【マットグレーのクーペ】アルファ・ロメオ6C-2500 スポーツ トロッシ伯爵の特注 後編
公開 : 2021.06.26 17:45
美しい見た目と質感の高さに心が奪われた
「アルファは、常に心では一緒。人生の地図を示してくれる存在でもあります」。と話すジョルジだが、6C-2500へ対する情熱に火が付いたのは30年ほど前だった。
「ロンドンを訪ねた時、レーシングドライバーだったグレゴール・フィスケンのガレージで、6C-2500 ツーリングクーペを目にしました。それまではジャガーやヒーレーなど英国車のファンでしたが、美しいスタイリングと質感の高さに心が奪われました」
「6Cこそ自分にピッタリのクルマだと確信したんです。長距離に適したクルマで、目立って速いわけではありませんが、車重が軽くトルクは太い。ハンドリングも非常に手なづけやすい。細部に至るまで技術面も見事なんです」
ジョルジがこのトロッシの6C-2500を発見した時、彼はクルマが有する歴史をまったく知らなかったという。「友人のファビオ・カリガリスがアルファ・ロメオの専門ガレージを1989年に立ち上げる際、仕上がる前の6C-2500を購入したんです」
「ファビオがレストアするという条件で。部品は揃っていましたが、リビルドは必要でした。クルマの番号は刻印が残っていましたが、カブリオレにするため、屋根は切り取られていました」
ジョルジは修復を進める中で、トロッシ伯爵との関係性を発見する。「シャシー番号は915 510。イタリア自動車クラブの記録と照合すると、カルロ・フェリーチェ・トロッシが最初のオーナーだと残っていました」
戦前のシャシーに目立たないボディ色
「ナンバーはVC 14726で、ボディカラーはグレー。トロッシの親族へ連絡を取ると、修復の資料として貴重な写真を提供してくれました」
カリガリスがミラノのワークショップで作業を進める間、ジョルジはボディを手掛けたカロッツェリア・トゥーリング社のアンデルローニに連絡。彼も、特別なボディのことを覚えていたという。

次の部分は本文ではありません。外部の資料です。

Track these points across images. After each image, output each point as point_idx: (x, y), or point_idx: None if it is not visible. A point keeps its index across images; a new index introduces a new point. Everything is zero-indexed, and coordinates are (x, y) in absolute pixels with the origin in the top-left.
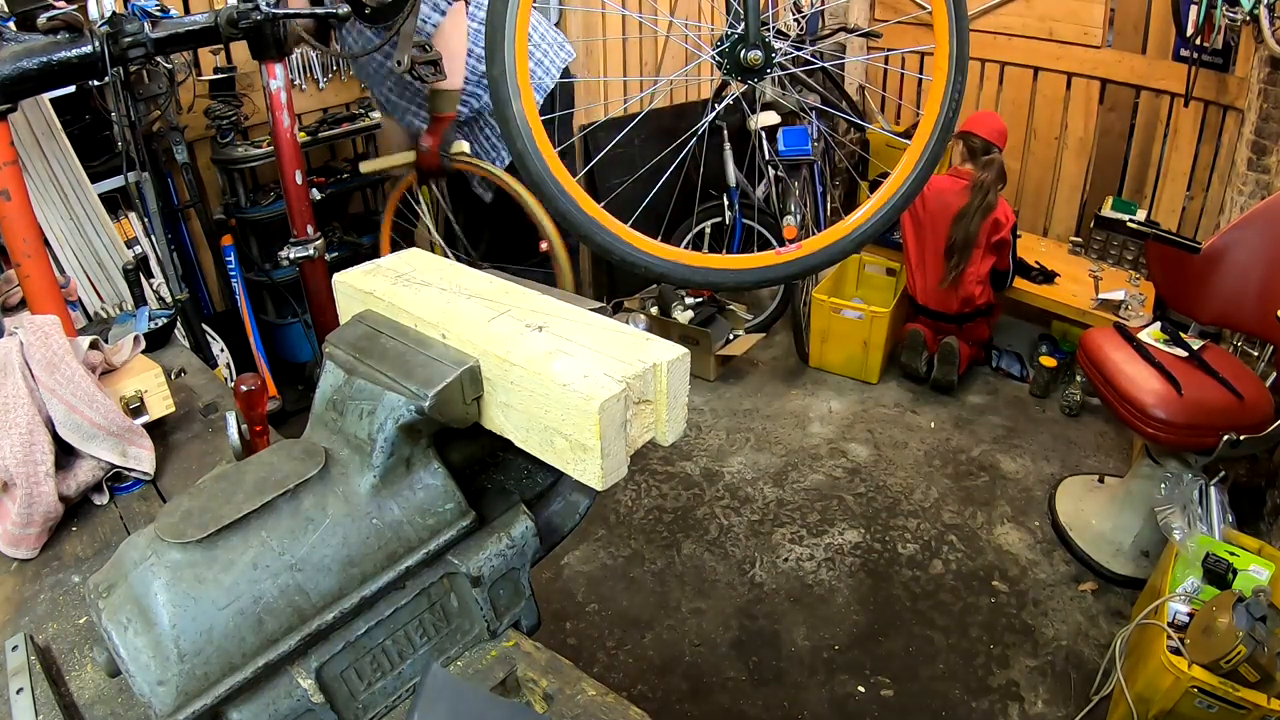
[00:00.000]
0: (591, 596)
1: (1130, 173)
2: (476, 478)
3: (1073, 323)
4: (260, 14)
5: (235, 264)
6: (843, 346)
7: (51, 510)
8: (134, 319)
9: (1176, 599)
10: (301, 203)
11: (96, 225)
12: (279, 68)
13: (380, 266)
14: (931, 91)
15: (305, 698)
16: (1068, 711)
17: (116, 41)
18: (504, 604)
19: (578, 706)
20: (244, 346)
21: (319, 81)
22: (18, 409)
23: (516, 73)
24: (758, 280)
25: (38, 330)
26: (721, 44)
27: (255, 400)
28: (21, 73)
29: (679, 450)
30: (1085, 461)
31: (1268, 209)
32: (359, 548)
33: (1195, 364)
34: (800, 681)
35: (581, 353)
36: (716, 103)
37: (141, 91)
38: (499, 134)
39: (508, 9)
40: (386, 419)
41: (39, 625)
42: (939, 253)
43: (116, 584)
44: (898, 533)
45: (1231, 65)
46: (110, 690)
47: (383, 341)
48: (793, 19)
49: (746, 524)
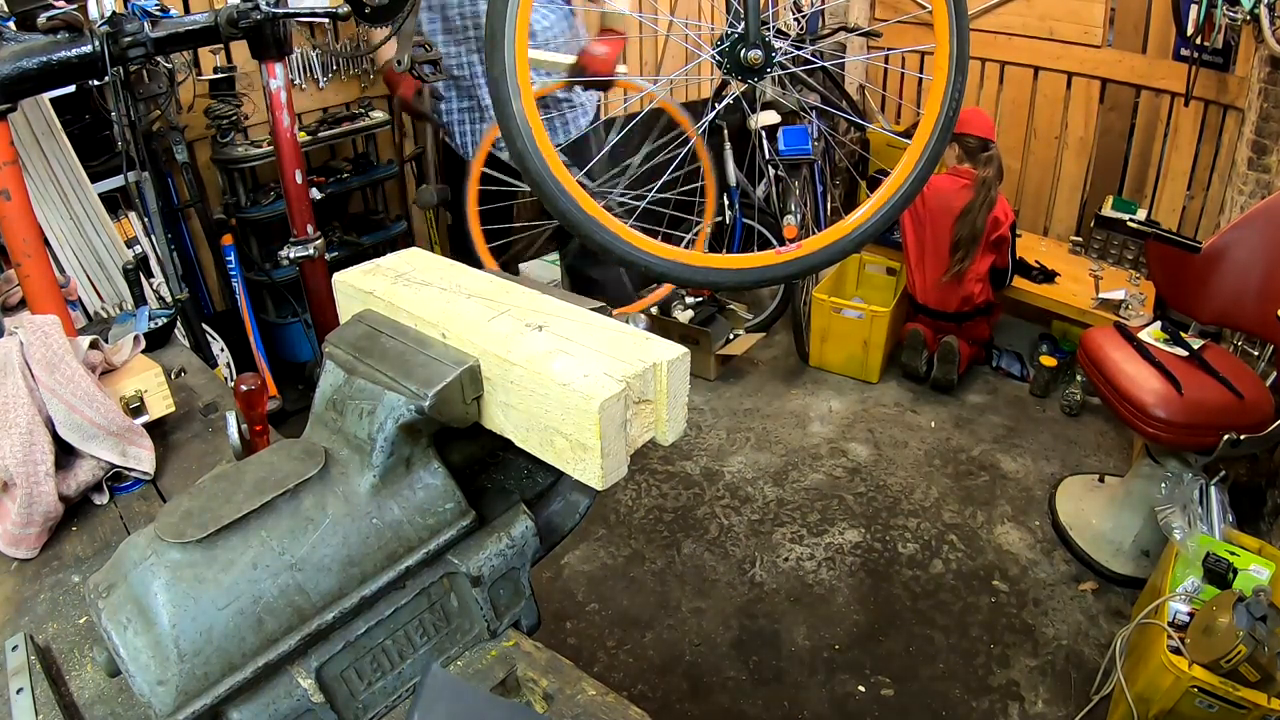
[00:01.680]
0: (591, 596)
1: (1130, 172)
2: (476, 477)
3: (1073, 322)
4: (260, 13)
5: (235, 263)
6: (843, 346)
7: (51, 510)
8: (134, 319)
9: (1177, 599)
10: (301, 202)
11: (96, 225)
12: (279, 67)
13: (380, 266)
14: (932, 91)
15: (305, 698)
16: (1068, 711)
17: (116, 41)
18: (504, 604)
19: (578, 706)
20: (244, 346)
21: (319, 81)
22: (18, 409)
23: (517, 72)
24: (758, 280)
25: (38, 330)
26: (722, 43)
27: (255, 400)
28: (21, 72)
29: (679, 450)
30: (1085, 461)
31: (1268, 208)
32: (359, 547)
33: (1195, 363)
34: (800, 681)
35: (581, 352)
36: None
37: (141, 91)
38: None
39: (508, 9)
40: (386, 419)
41: (39, 625)
42: (939, 252)
43: (116, 584)
44: (898, 532)
45: (1232, 65)
46: (110, 690)
47: (383, 341)
48: (793, 18)
49: (747, 523)
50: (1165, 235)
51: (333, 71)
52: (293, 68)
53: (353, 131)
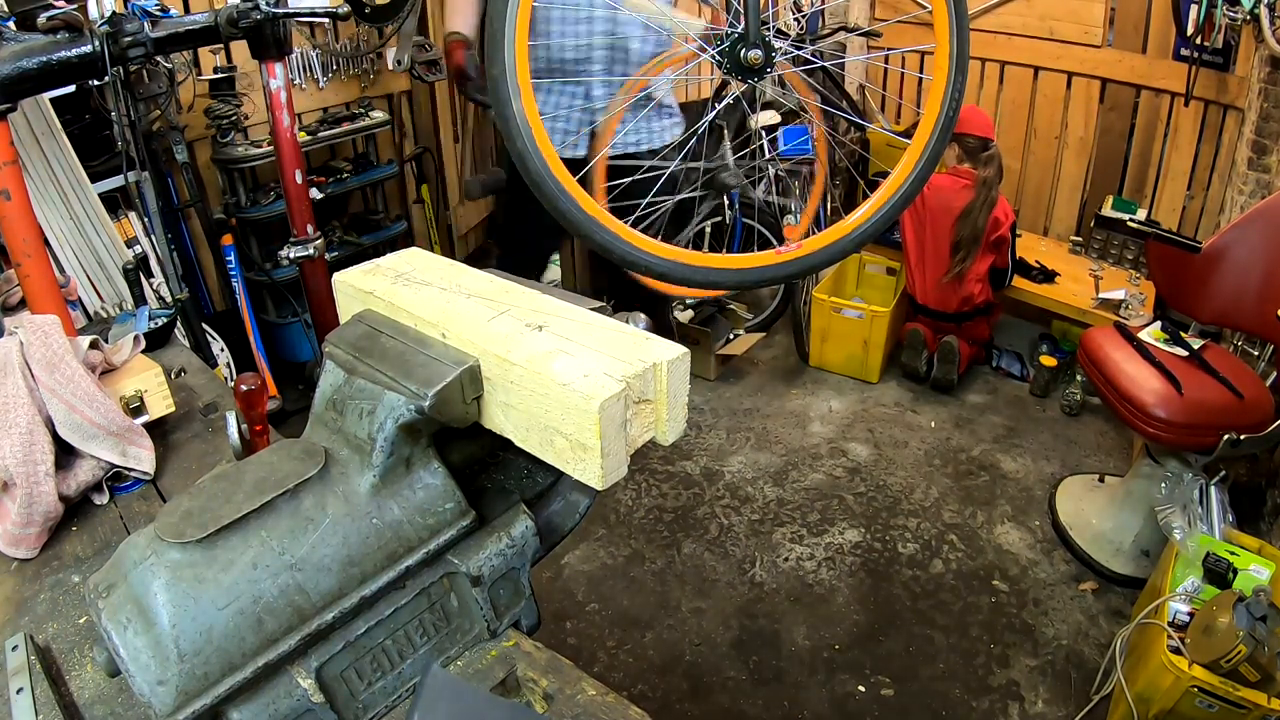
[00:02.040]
0: (592, 596)
1: (1130, 172)
2: (476, 477)
3: (1073, 322)
4: (260, 13)
5: (235, 263)
6: (843, 346)
7: (51, 510)
8: (134, 318)
9: (1177, 598)
10: (301, 202)
11: (96, 225)
12: (279, 67)
13: (380, 266)
14: (932, 91)
15: (305, 697)
16: (1068, 711)
17: (116, 41)
18: (504, 603)
19: (578, 706)
20: (244, 346)
21: (319, 81)
22: (18, 409)
23: (517, 72)
24: (758, 280)
25: (38, 330)
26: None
27: (255, 400)
28: (21, 72)
29: (679, 450)
30: (1085, 461)
31: (1268, 208)
32: (359, 547)
33: (1195, 363)
34: (800, 681)
35: (582, 352)
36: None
37: (141, 91)
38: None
39: (508, 9)
40: (386, 418)
41: (39, 625)
42: (939, 252)
43: (116, 584)
44: (898, 532)
45: (1232, 65)
46: (110, 690)
47: (382, 341)
48: (793, 18)
49: (747, 523)
50: (1165, 235)
51: (333, 71)
52: (293, 68)
53: (353, 131)
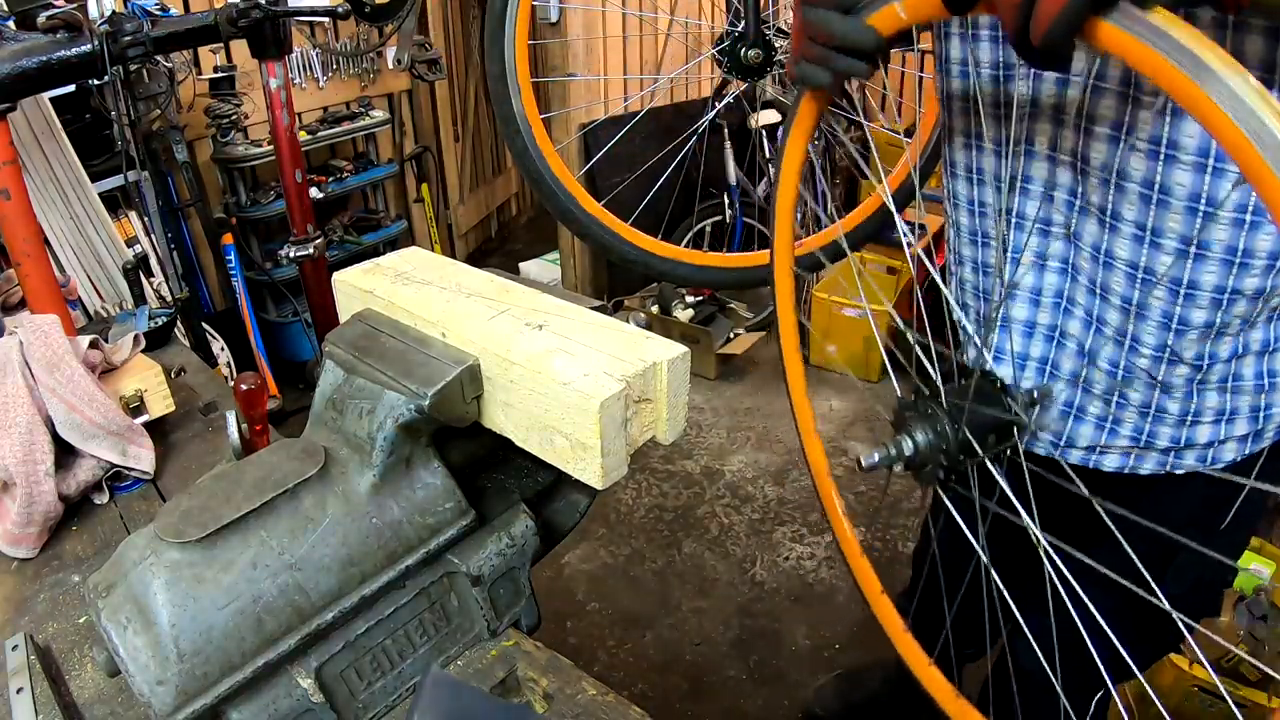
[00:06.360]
0: (592, 595)
1: None
2: (477, 477)
3: None
4: (260, 12)
5: (235, 263)
6: (844, 344)
7: (51, 510)
8: (134, 318)
9: None
10: (301, 201)
11: (96, 224)
12: (279, 66)
13: (380, 265)
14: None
15: (305, 697)
16: None
17: (116, 40)
18: (504, 603)
19: (578, 706)
20: (244, 345)
21: (319, 80)
22: (18, 408)
23: (517, 71)
24: (759, 278)
25: (38, 329)
26: (722, 42)
27: (255, 399)
28: (21, 72)
29: (679, 449)
30: None
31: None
32: (359, 547)
33: None
34: (801, 680)
35: (582, 351)
36: (717, 101)
37: (141, 90)
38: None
39: (508, 7)
40: (386, 418)
41: (39, 625)
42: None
43: (116, 584)
44: (899, 531)
45: None
46: (110, 690)
47: (382, 340)
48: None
49: (747, 523)
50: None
51: (333, 70)
52: (293, 67)
53: (353, 131)
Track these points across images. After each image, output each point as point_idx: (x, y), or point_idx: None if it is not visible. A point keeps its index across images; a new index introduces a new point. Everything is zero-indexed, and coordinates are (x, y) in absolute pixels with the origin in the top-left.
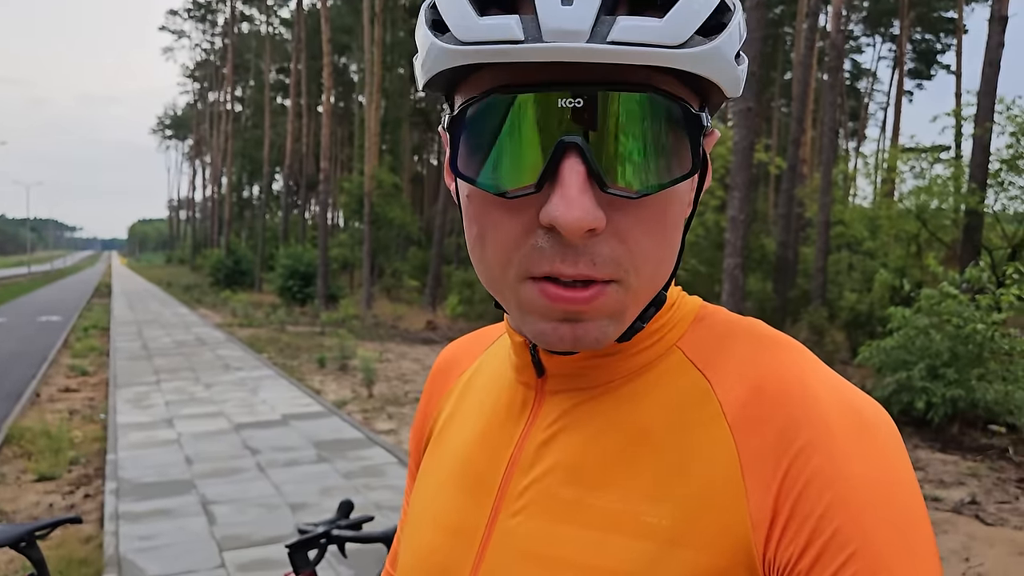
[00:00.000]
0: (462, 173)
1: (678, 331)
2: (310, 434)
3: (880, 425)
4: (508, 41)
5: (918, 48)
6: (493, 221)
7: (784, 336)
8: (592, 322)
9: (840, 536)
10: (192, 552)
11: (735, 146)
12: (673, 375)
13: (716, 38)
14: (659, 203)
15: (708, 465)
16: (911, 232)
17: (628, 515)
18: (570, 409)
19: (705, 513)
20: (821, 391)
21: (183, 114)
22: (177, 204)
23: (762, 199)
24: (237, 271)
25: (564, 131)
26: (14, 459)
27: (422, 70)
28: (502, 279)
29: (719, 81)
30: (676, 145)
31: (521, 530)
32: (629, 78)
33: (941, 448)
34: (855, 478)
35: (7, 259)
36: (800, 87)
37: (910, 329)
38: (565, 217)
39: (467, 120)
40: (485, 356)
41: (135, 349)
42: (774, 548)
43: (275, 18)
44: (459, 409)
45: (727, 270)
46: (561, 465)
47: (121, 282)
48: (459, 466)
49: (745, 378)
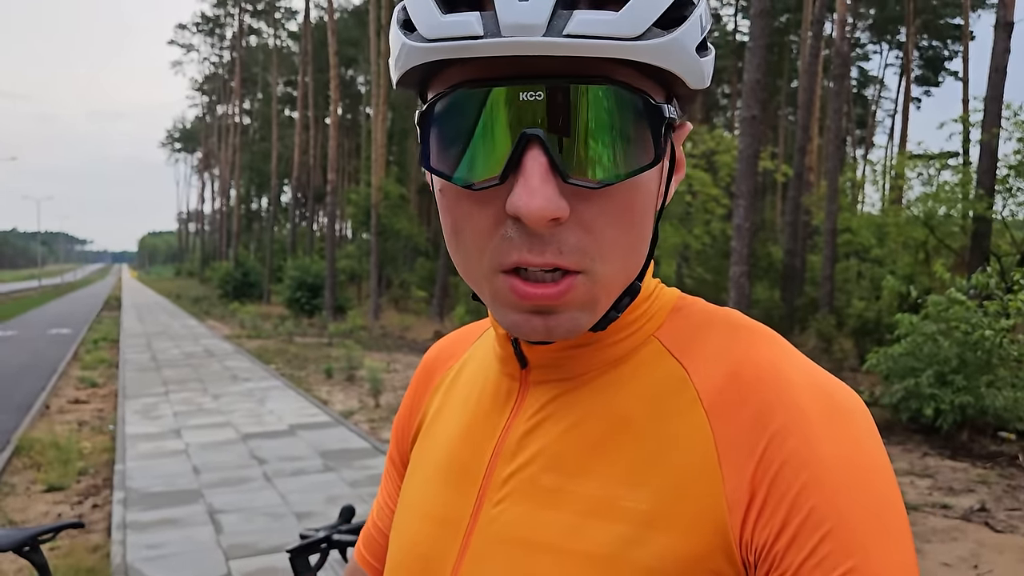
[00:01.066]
0: (432, 167)
1: (656, 321)
2: (317, 444)
3: (853, 409)
4: (468, 37)
5: (925, 55)
6: (465, 213)
7: (759, 325)
8: (563, 313)
9: (815, 516)
10: (199, 561)
11: (740, 154)
12: (651, 364)
13: (675, 30)
14: (623, 193)
15: (686, 451)
16: (919, 239)
17: (607, 500)
18: (552, 399)
19: (682, 497)
20: (795, 376)
21: (192, 127)
22: (186, 217)
23: (769, 207)
24: (245, 283)
25: (526, 124)
26: (24, 470)
27: (394, 69)
28: (477, 270)
29: (679, 72)
30: (637, 136)
31: (504, 517)
32: (590, 71)
33: (950, 455)
34: (829, 460)
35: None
36: (806, 95)
37: (918, 336)
38: (528, 206)
39: (435, 115)
40: (472, 351)
41: (144, 361)
42: (751, 530)
43: (283, 31)
44: (446, 403)
45: (733, 278)
46: (543, 453)
47: (131, 295)
48: (445, 458)
49: (721, 365)
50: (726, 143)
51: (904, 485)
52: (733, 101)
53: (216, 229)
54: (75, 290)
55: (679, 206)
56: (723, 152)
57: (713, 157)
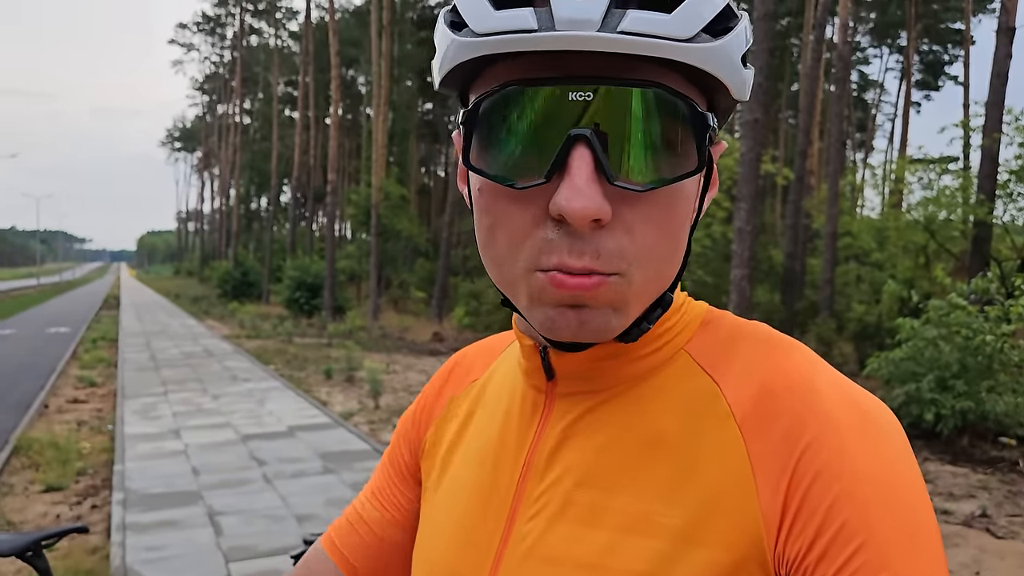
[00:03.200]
0: (474, 166)
1: (685, 335)
2: (316, 445)
3: (884, 423)
4: (523, 31)
5: (925, 59)
6: (504, 213)
7: (789, 338)
8: (595, 310)
9: (847, 530)
10: (198, 563)
11: (742, 157)
12: (681, 378)
13: (723, 37)
14: (665, 199)
15: (719, 466)
16: (919, 243)
17: (642, 516)
18: (582, 413)
19: (718, 512)
20: (827, 390)
21: (192, 127)
22: (186, 216)
23: (769, 210)
24: (245, 283)
25: (573, 124)
26: (22, 470)
27: (439, 68)
28: (512, 271)
29: (725, 79)
30: (682, 142)
31: (536, 534)
32: (638, 74)
33: (951, 460)
34: (861, 474)
35: (16, 271)
36: (807, 99)
37: (918, 340)
38: (572, 205)
39: (481, 114)
40: (496, 365)
41: (143, 360)
42: (783, 544)
43: (284, 31)
44: (471, 418)
45: (734, 281)
46: (575, 468)
47: (130, 294)
48: (473, 474)
49: (752, 379)
50: (728, 146)
51: None
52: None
53: (216, 228)
54: (74, 288)
55: None
56: (725, 155)
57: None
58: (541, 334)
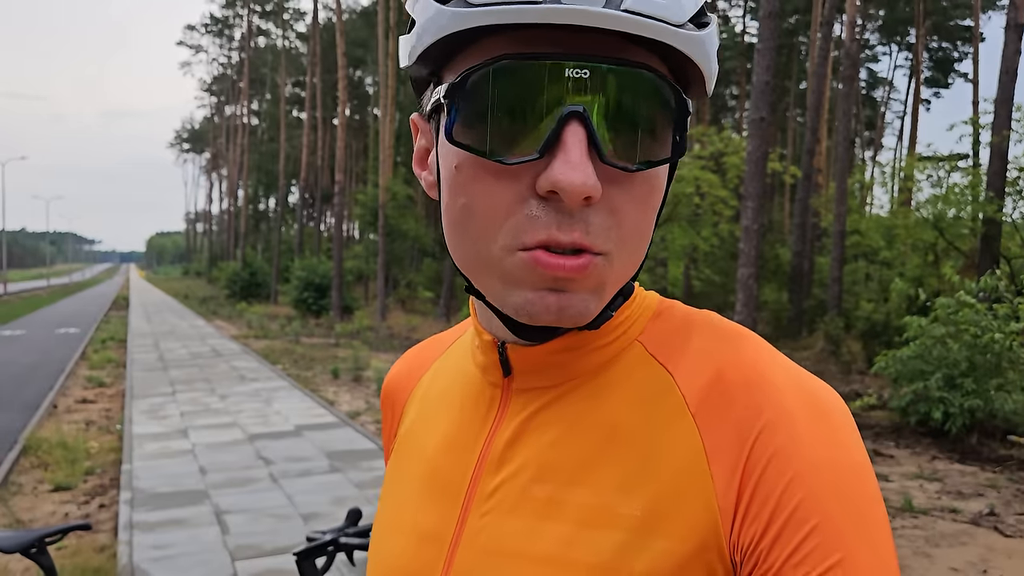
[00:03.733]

「1942年、アンデルローニは父親からカロッツェリアを受け継いだばかりで、彼の初めてのプロジェクトだったそうです。ヘッドライトの追加など、トロッシの要求を覚えていました」
「夜間走行に備えて、明るいカレロ社のライトを付けたいと。特別なボディ塗装も。磨き仕上げはしない、と記されたメモも発見されました。当時のイタリア経済は厳しく、派手なクルマで走る姿を見られたくなかったのでしょう」
「もっとも、彼はアルファ・コルセの管理をしていて、6C-2500を躊躇なく購入しているのですが」。1942年11月に完成した6Cは、戦前のシャシーとフロアシフトで組まれていた。
「戦争で資材が不足していて、アルファ・ロメオは新しいフレームの製造を禁止されていました。新しい6Cシリーズにも在庫を用いたんです」。と説明するジョルジ。
レストアが進む中で、オリジナルのグレーの塗装が残る部分を発見。再塗装の参考とした。トロッシが指示したメモのとおり、ボディは磨かれていなかった。
当時の写真を見ると、6Cのバンパーには、BRDC(ブリティッシュ・レーシング・ドライバーズ・クラブ)とBARC(ブリティッシュ・オートモビル・レーシング・クラブ)の2つのバッジが付いていた。